In the next video in the Cybersecurity Speaker Series released today, NSA’s Senior Cryptographic Authority, Dr. Adrian Stanger, and NSA’s Cryptographic Solutions Technical Director, Dr. William J. Layton, sat down with NSA’s Cybersecurity Collaboration Center Chief of Defense Industrial Base (DIB) Defense, Bailey Bickley, to discuss preparing for Post-Quantum.
“In theory if you make one of these [Quantum Computers], it can solve some math problems regular computers can’t,” said Layton. “If you were to build a very large scale one that was very reliable, that’s still some distance in the future, it could break an enormous share of all the cryptography we use in the government at home or to run the internet. Essentially the foundation of security for a lot of the world would be shaken if we didn’t do anything about that.”
Through the Cybersecurity Speaker Series, the center highlights NSA experts to share their insights, lessons, and contributions of their work in cybersecurity.
Cyber is an ever-changing landscape, and part of NSA’s mission is to look out to the horizon at new technologies that will become the next generation of threats. Quantum computing will be a game changer and will introduce new and advanced threats. A "Cryptographically Relevant" Quantum Computer has the potential to break existing public key crypto according to Stanger.
“When we talk about cryptography here, we are not just talking about breaking encryption,” said Stanger, “but also the ability to masquerade as somebody to break authentication which has a bigger and more profound effects as that allows an adversary access to systems.”

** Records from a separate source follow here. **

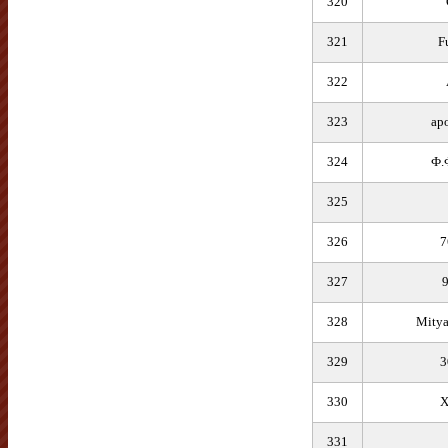
320
321
F
322
323
ap
324
Ф.
325
326
7
327
9
328
Mitya
329
3
330
X
331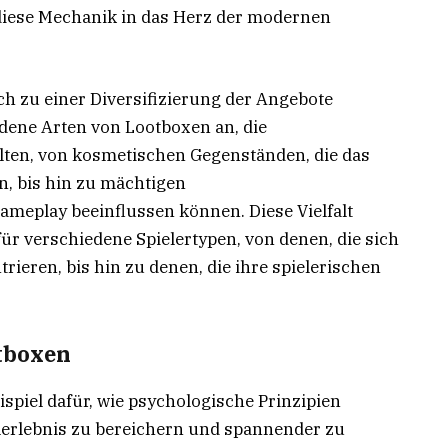
f diese Mechanik in das Herz der modernen
ch zu einer Diversifizierung der Angebote
edene Arten von Lootboxen an, die
lten, von kosmetischen Gegenständen, die das
, bis hin zu mächtigen
meplay beeinflussen können. Diese Vielfalt
 für verschiedene Spielertypen, von denen, die sich
ieren, bis hin zu denen, die ihre spielerischen
otboxen
spiel dafür, wie psychologische Prinzipien
lerlebnis zu bereichern und spannender zu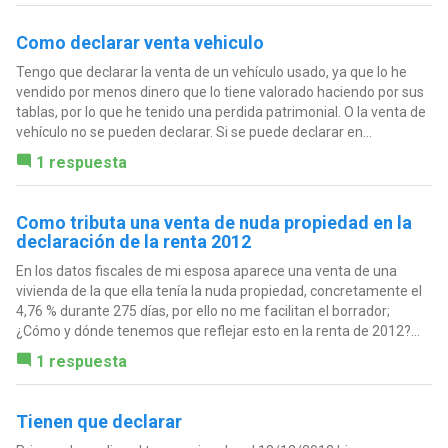
Como declarar venta vehiculo
Tengo que declarar la venta de un vehículo usado, ya que lo he
vendido por menos dinero que lo tiene valorado haciendo por sus
tablas, por lo que he tenido una perdida patrimonial. O la venta de
vehículo no se pueden declarar. Si se puede declarar en...
1 respuesta
Como tributa una venta de nuda propiedad en la
declaración de la renta 2012
En los datos fiscales de mi esposa aparece una venta de una
vivienda de la que ella tenía la nuda propiedad, concretamente el
4,76 % durante 275 días, por ello no me facilitan el borrador;
¿Cómo y dónde tenemos que reflejar esto en la renta de 2012?...
1 respuesta
Tienen que declarar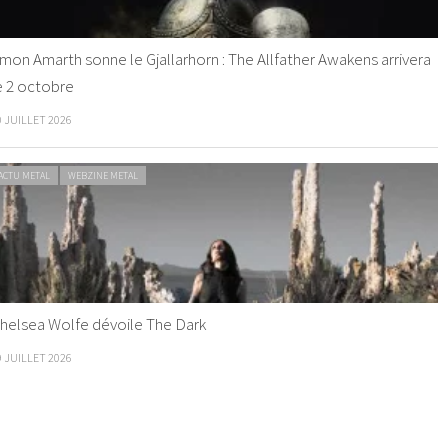
mon Amarth sonne le Gjallarhorn : The Allfather Awakens arrivera
e 2 octobre
0 JUILLET 2026
ACTU METAL
WEBZINE METAL
helsea Wolfe dévoile The Dark
9 JUILLET 2026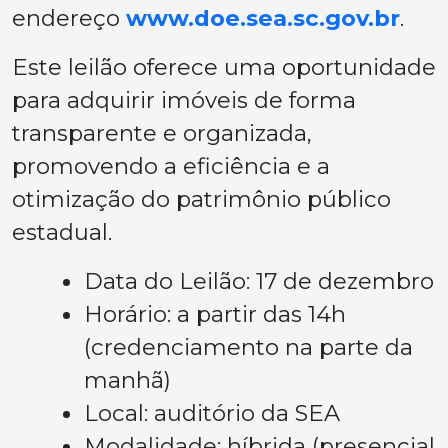
endereço
www.doe.sea.sc.gov.br
.
Este leilão oferece uma oportunidade
para adquirir imóveis de forma
transparente e organizada,
promovendo a eficiência e a
otimização do patrimônio público
estadual.
Data do Leilão: 17 de dezembro
Horário: a partir das 14h
(credenciamento na parte da
manhã)
Local: auditório da SEA
Modalidade: híbrida (presencial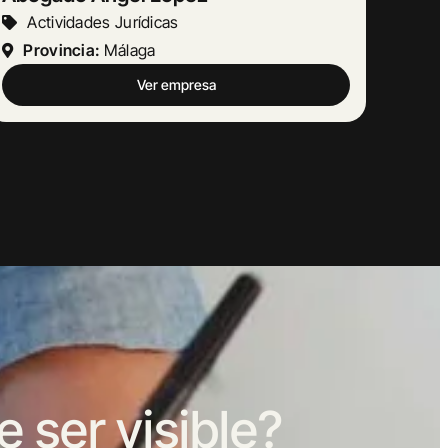
Otras Actividades Empresariales
Provincia:
Barcelona
Ver empresa
ser visible?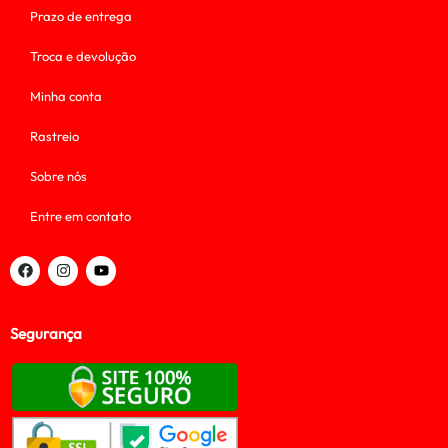
Prazo de entrega
Troca e devolução
Minha conta
Rastreio
Sobre nós
Entre em contato
Segurança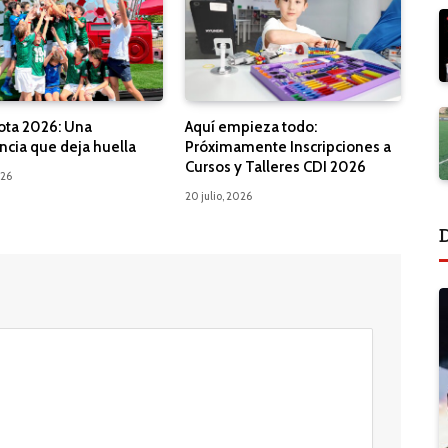
ota 2026: Una
Aquí empieza todo:
ncia que deja huella
Próximamente Inscripciones a
Cursos y Talleres CDI 2026
026
20 julio, 2026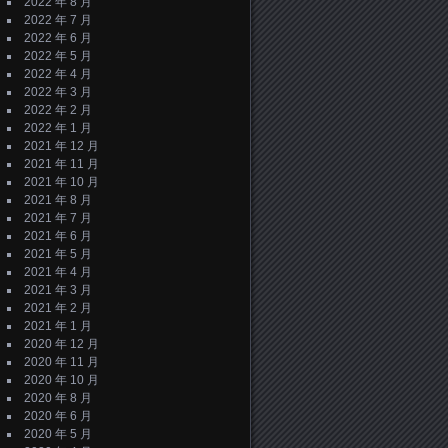
2022 年 8 月
2022 年 7 月
2022 年 6 月
2022 年 5 月
2022 年 4 月
2022 年 3 月
2022 年 2 月
2022 年 1 月
2021 年 12 月
2021 年 11 月
2021 年 10 月
2021 年 8 月
2021 年 7 月
2021 年 6 月
2021 年 5 月
2021 年 4 月
2021 年 3 月
2021 年 2 月
2021 年 1 月
2020 年 12 月
2020 年 11 月
2020 年 10 月
2020 年 8 月
2020 年 6 月
2020 年 5 月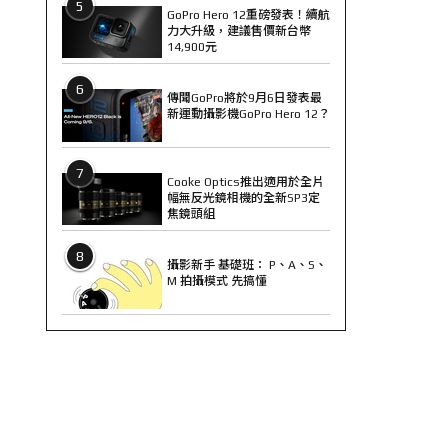
5
GoPro Hero 12重磅發表！續航
力大升級，建議售價新台幣
14,900元
6
傳聞GoPro將於9月6日發表最
新運動攝影機GoPro Hero 12？
7
Cooke Optics推出適用於全片
幅無反光鏡相機的全新SP3定
焦鏡頭組
8
攝影新手 基礎班： P、A、S、
M 拍攝模式 先搞懂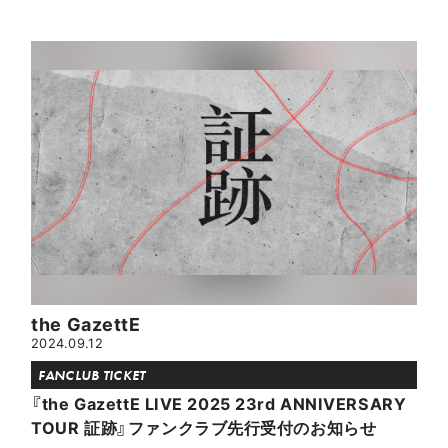
the GazettE
2024.09.12
FANCLUB TICKET
『the GazettE LIVE 2025 23rd ANNIVERSARY
TOUR 証跡』ファンクラブ先行受付のお知らせ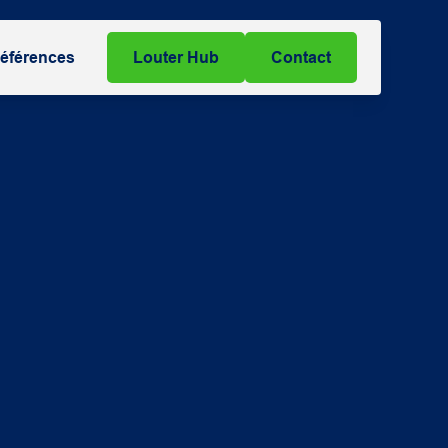
éférences
Louter Hub
Contact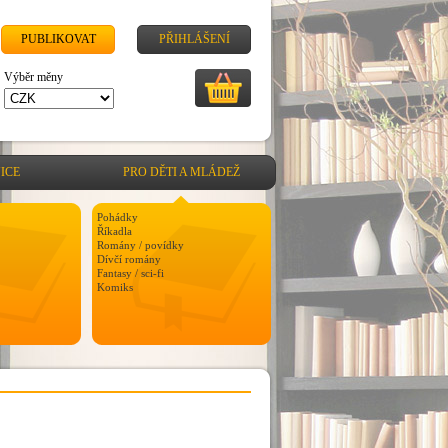
PUBLIKOVAT
PŘIHLÁŠENÍ
Výběr měny
ICE
PRO DĚTI A MLÁDEŽ
Pohádky
Říkadla
Romány / povídky
Dívčí romány
Fantasy / sci-fi
Komiks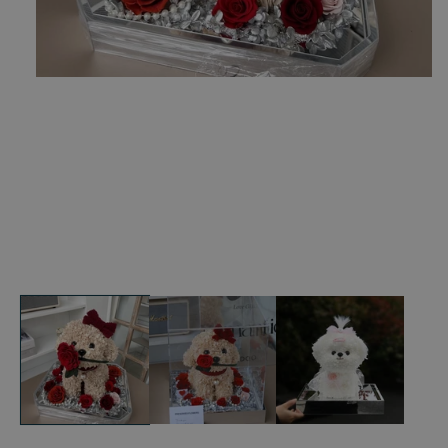
在
模
态
窗
口
中
打
开
媒
体
文
件
1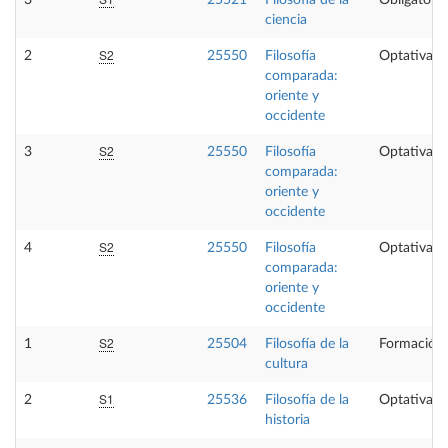
3
25521
Filosofia de la
Obligatoria
ciencia
S2
2
25550
Filosofía
Optativa
comparada:
oriente y
occidente
S2
3
25550
Filosofía
Optativa
comparada:
oriente y
occidente
S2
4
25550
Filosofía
Optativa
comparada:
oriente y
occidente
S2
1
25504
Filosofía de la
Formación 
cultura
S1
2
25536
Filosofía de la
Optativa
historia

“The real challenge is for those who are managing systems who are custom building things,” said Layton. “For all those things in the world we forget to update or have been carefully built and rarely touched getting through and finding all those places that need to be fixed over the next few years is really the big challenge we are facing.”
We have to move out now and plan for the future. Once the first cryptographically relevant quantum computer boots up, any system not upgraded to Quantum Resistant cryptography will be susceptible to attack.
“The take away is “don’t panic!” But plan and prepare now,” said Bickley.